PROBLEM STATEMENT » Repeat the entire listing exactly. Omit all pictures.

SOURCE MATERIAL »
<<<<

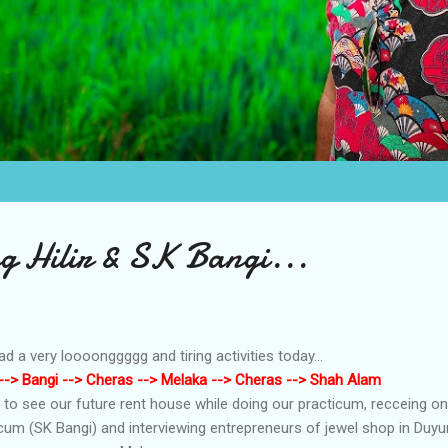
 Hilir & SK Bangi...
had a very loooonggggg and tiring activities today...
-> Bangi --> Cheras --> Melaka --> Cheras --> Shah Alam
d to see our future rent house while doing our practicum, recceing on
icum (SK Bangi) and interviewing entrepreneurs of jewel shop in Duy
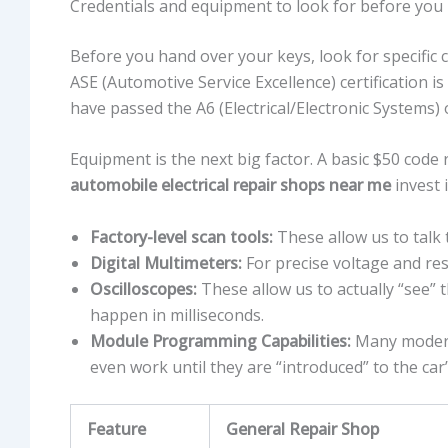
Credentials and equipment to look for before you
Before you hand over your keys, look for specific c
ASE (Automotive Service Excellence) certification is
have passed the A6 (Electrical/Electronic Systems)
Equipment is the next big factor. A basic $50 code 
automobile electrical repair shops near me
invest i
Factory-level scan tools:
These allow us to talk 
Digital Multimeters:
For precise voltage and res
Oscilloscopes:
These allow us to actually “see” th
happen in milliseconds.
Module Programming Capabilities:
Many modern 
even work until they are “introduced” to the car
Feature
General Repair Shop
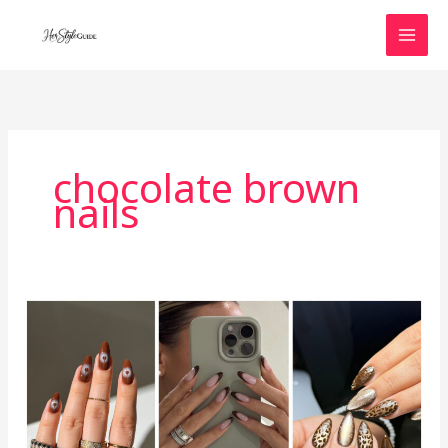
Skip
to
content
chocolate brown
nails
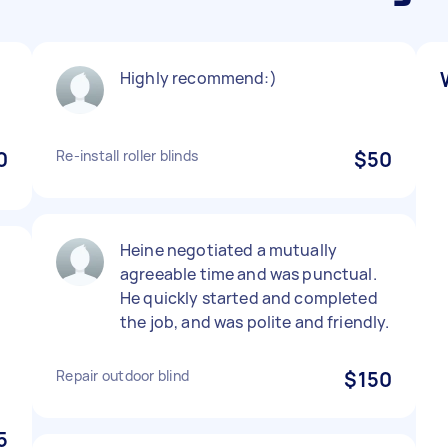
Highly recommend:)
0
Re-install roller blinds
$50
Heine negotiated a mutually
agreeable time and was punctual.
He quickly started and completed
the job, and was polite and friendly.
Repair outdoor blind
$150
5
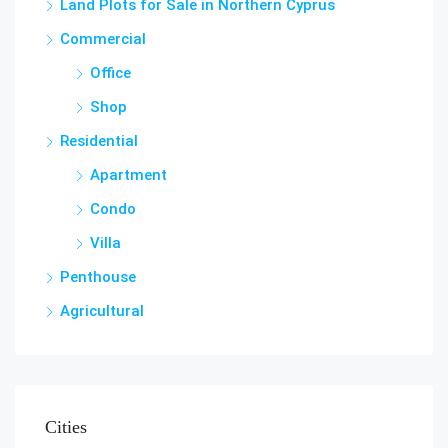
Land Plots for Sale in Northern Cyprus
Commercial
Office
Shop
Residential
Apartment
Condo
Villa
Penthouse
Agricultural
Cities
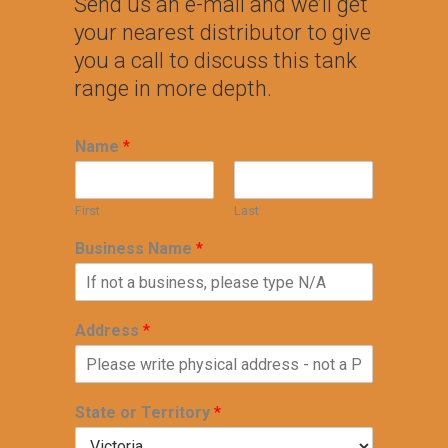
Send us an e-mail and we’ll get
your nearest distributor to give
you a call to discuss this tank
range in more depth.
Name
*
First
Last
Business Name
*
Address
*
State or Territory
*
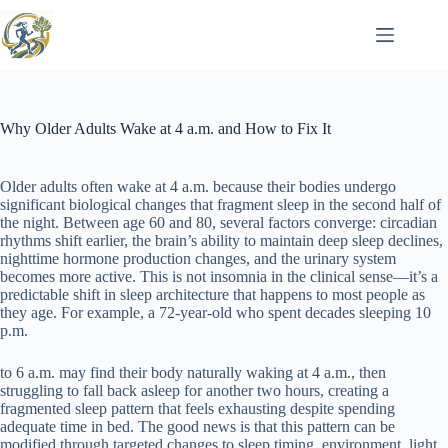
Skip
to
content
Why Older Adults Wake at 4 a.m. and How to Fix It
Older adults often wake at 4 a.m. because their bodies undergo
significant biological changes that fragment sleep in the second half of
the night. Between age 60 and 80, several factors converge: circadian
rhythms shift earlier, the brain’s ability to maintain deep sleep declines,
nighttime hormone production changes, and the urinary system
becomes more active. This is not insomnia in the clinical sense—it’s a
predictable shift in sleep architecture that happens to most people as
they age. For example, a 72-year-old who spent decades sleeping 10
p.m.
to 6 a.m. may find their body naturally waking at 4 a.m., then
struggling to fall back asleep for another two hours, creating a
fragmented sleep pattern that feels exhausting despite spending
adequate time in bed. The good news is that this pattern can be
modified through targeted changes to sleep timing, environment, light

>>>>

RESPONSE AREA »
 Hilir & SK Bangi...
had a very loooonggggg and tiring activities today...
-> Bangi --> Cheras --> Melaka --> Cheras --> Shah Alam
d to see our future rent house while doing our practicum, recceing on
icum (SK Bangi) and interviewing entrepreneurs of jewel shop in Duy
Credentials and equipment to look for before you
Before you hand over your keys, look for specific c
ASE (Automotive Service Excellence) certification is
have passed the A6 (Electrical/Electronic Systems)
Equipment is the next big factor. A basic $50 code 
automobile electrical repair shops near me
invest i
Factory-level scan tools:
These allow us to talk 
Digital Multimeters:
For precise voltage and res
Oscilloscopes:
These allow us to actually “see” th
happen in milliseconds.
Module Programming Capabilities:
Many modern 
even work until they are “introduced” to the car
Feature
General Repair Shop
Skip
to
content
chocolate brown
nails
Highly recommend:)
0
Re-install roller blinds
$50
Heine negotiated a mutually
agreeable time and was punctual.
He quickly started and completed
the job, and was polite and friendly.
Repair outdoor blind
$150
5
Land Plots for Sale in Northern Cyprus
Commercial
Office
Shop
Residential
Apartment
Condo
Villa
Penthouse
Agricultural
Cities
Send us an e-mail and we’ll get
your nearest distributor to give
you a call to discuss this tank
range in more depth.
Name
*
First
Last
Business Name
*
Address
*
State or Territory
*
Skip
to
content
Why Older Adults Wake at 4 a.m. and How to Fix It
Older adults often wake at 4 a.m. because their bodies undergo
significant biological changes that fragment sleep in the second half of
the night. Between age 60 and 80, several factors converge: circadian
rhythms shift earlier, the brain’s ability to maintain deep sleep declines,
nighttime hormone production changes, and the urinary system
becomes more active. This is not insomnia in the clinical sense—it’s a
predictable shift in sleep architecture that happens to most people as
they age. For example, a 72-year-old who spent decades sleeping 10
p.m.
to 6 a.m. may find their body naturally waking at 4 a.m., then
struggling to fall back asleep for another two hours, creating a
fragmented sleep pattern that feels exhausting despite spending
adequate time in bed. The good news is that this pattern can be
modified through targeted changes to sleep timing, environment, light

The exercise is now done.